ApostlesUnlike some other biblical heroes, the Apostles stories are usually a bi-product, a means to illustrating a greater lesson, and for some their presence in the list is the greatest fact we can verify about them. For evangelicals the titbits of information can’t be bumped out with church tradition, though whatever your perspective on the validity of the non-biblical accounts it’s usually worth taking a look at.

These 12 men were chosen, there were no volunteers and their status as chosen lead to persecution for many. They accepted a role with no security, no pay, and often involving abandoning family. While the risks were great, and the sacrifice total, in return these 12 had an intensive discipleship course, at times having hidden meaning revealed to them while the rest of the crowd were left to ponder. As well as being sent out as part of the 70, and commissioned by the resurrected Christ, they were witness to countless miracles and the arrival of Pentecost. Many were martyred and some went on to write scripture.

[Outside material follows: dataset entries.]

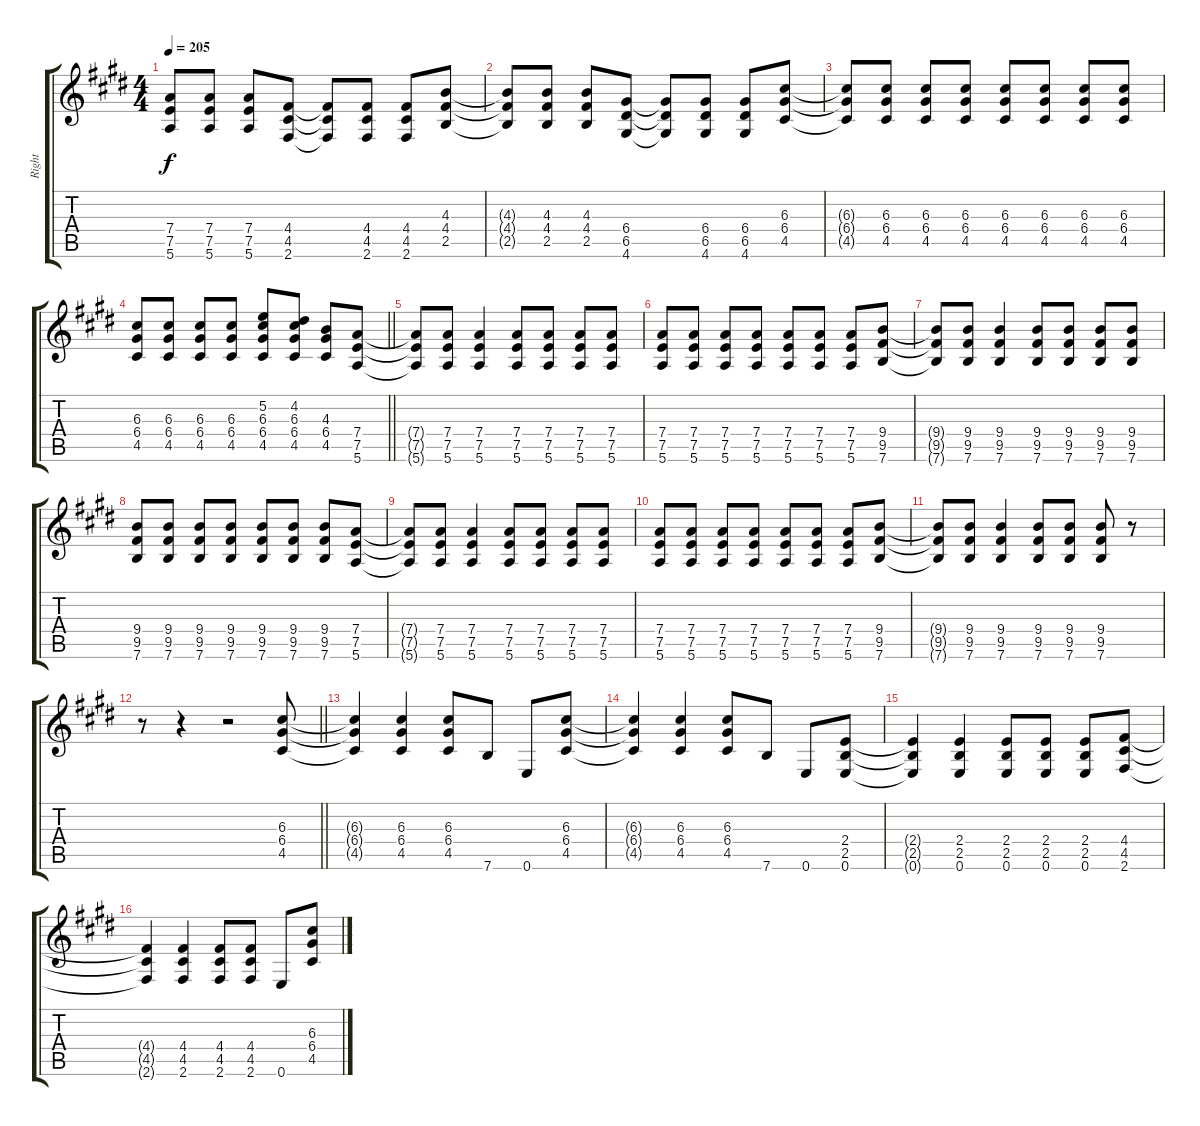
\track ("Right" "Right") {instrument distortionguitar}
\staff {score tabs}
\tuning (E4 B3 G3 D3 A2 E2) {hide}
\ts (4 4)
\tempo 205
\clef g2
\ks e
(7.4{t} 7.5{t} 5.6{t}).8{dy f} (7.4 7.5 5.6).8 (7.4 7.5 5.6).8 (4.4 4.5 2.6).8 (4.4{t} 4.5{t} 2.6{t}).8 (4.4 4.5 2.6).8 (4.4 4.5 2.6).8 (4.3 4.4 2.5).8 |
\ks c#minor
(4.3{t} 4.4{t} 2.5{t}).8 (4.3 4.4 2.5).8 (4.3 4.4 2.5).8 (6.4 6.5 4.6).8 (6.4{t} 6.5{t} 4.6{t}).8 (6.4 6.5 4.6).8 (6.4 6.5 4.6).8 (6.3 6.4 4.5).8 |
(6.3{t} 6.4{t} 4.5{t}).8 (6.3 6.4 4.5).8 (6.3 6.4 4.5).8 (6.3 6.4 4.5).8 (6.3 6.4 4.5).8 (6.3 6.4 4.5).8 (6.3 6.4 4.5).8 (6.3 6.4 4.5).8 |
\barLineRight lightlight
(6.3 6.4 4.5).8 (6.3 6.4 4.5).8 (6.3 6.4 4.5).8 (6.3 6.4 4.5).8 (5.2 6.3 6.4 4.5).8 (4.2 6.3 6.4 4.5).8 (4.3 6.4 4.5).8 (7.4 7.5 5.6).8 |
\ks e
(7.4{t} 7.5{t} 5.6{t}).8 (7.4 7.5 5.6).8 (7.4 7.5 5.6).4 (7.4 7.5 5.6).8 (7.4 7.5 5.6).8 (7.4 7.5 5.6).8 (7.4 7.5 5.6).8 |
\ks c#minor
(7.4 7.5 5.6).8 (7.4 7.5 5.6).8 (7.4 7.5 5.6).8 (7.4 7.5 5.6).8 (7.4 7.5 5.6).8 (7.4 7.5 5.6).8 (7.4 7.5 5.6).8 (9.4 9.5 7.6).8 |
(9.4{t} 9.5{t} 7.6{t}).8 (9.4 9.5 7.6).8 (9.4 9.5 7.6).4 (9.4 9.5 7.6).8 (9.4 9.5 7.6).8 (9.4 9.5 7.6).8 (9.4 9.5 7.6).8 |
(9.4 9.5 7.6).8 (9.4 9.5 7.6).8 (9.4 9.5 7.6).8 (9.4 9.5 7.6).8 (9.4 9.5 7.6).8 (9.4 9.5 7.6).8 (9.4 9.5 7.6).8 (7.4 7.5 5.6).8 |
\ks e
(7.4{t} 7.5{t} 5.6{t}).8 (7.4 7.5 5.6).8 (7.4 7.5 5.6).4 (7.4 7.5 5.6).8 (7.4 7.5 5.6).8 (7.4 7.5 5.6).8 (7.4 7.5 5.6).8 |
\ks c#minor
(7.4 7.5 5.6).8 (7.4 7.5 5.6).8 (7.4 7.5 5.6).8 (7.4 7.5 5.6).8 (7.4 7.5 5.6).8 (7.4 7.5 5.6).8 (7.4 7.5 5.6).8 (9.4 9.5 7.6).8 |
(9.4{t} 9.5{t} 7.6{t}).8 (9.4 9.5 7.6).8 (9.4 9.5 7.6).4 (9.4 9.5 7.6).8 (9.4 9.5 7.6).8 (9.4 9.5 7.6).8 r.8 |
\barLineRight lightlight
r.8 r.4 r.2 (6.3 6.4 4.5).8 |
\ks e
(6.3{t} 6.4{t} 4.5{t}).4 (6.3 6.4 4.5).4 (6.3 6.4 4.5).8 7.6.8 0.6.8 (6.3 6.4 4.5).8 |
\ks c#minor
(6.3{t} 6.4{t} 4.5{t}).4 (6.3 6.4 4.5).4 (6.3 6.4 4.5).8 7.6.8 0.6.8 (2.4 2.5 0.6).8 |
(2.4{t} 2.5{t} 0.6{t}).4 (2.4 2.5 0.6).4 (2.4 2.5 0.6).8 (2.4 2.5 0.6).8 (2.4 2.5 0.6).8 (4.4 4.5 2.6).8 |
(4.4{t} 4.5{t} 2.6{t}).4 (4.4 4.5 2.6).4 (4.4 4.5 2.6).8 (4.4 4.5 2.6).8 0.6.8 (6.3 6.4 4.5).8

Taking a closer look at the list reveals that they were neither all Galilean, nor all fishermen as they are often portrayed. Rather than gormless teens looking for something to do, most had careers they abandoned and were actively searching for a deeper truth. Many came to Jesus with a strong faith and firm opinions. The world they lived in was in turmoil, the religious groups torn between appeasing the empire that detested their religion, and fighting against it. Some were part of these groups, some on opposite sides. While elements of the Roman world shaped the early church, they met Jesus as an oppressed people dreaming of a ‘Messiah’, a great warrior who would rescue his people from it’s clutches. Jesus turned their dreams on their heads and seemed to spend significant time confusing their preconceived ideas.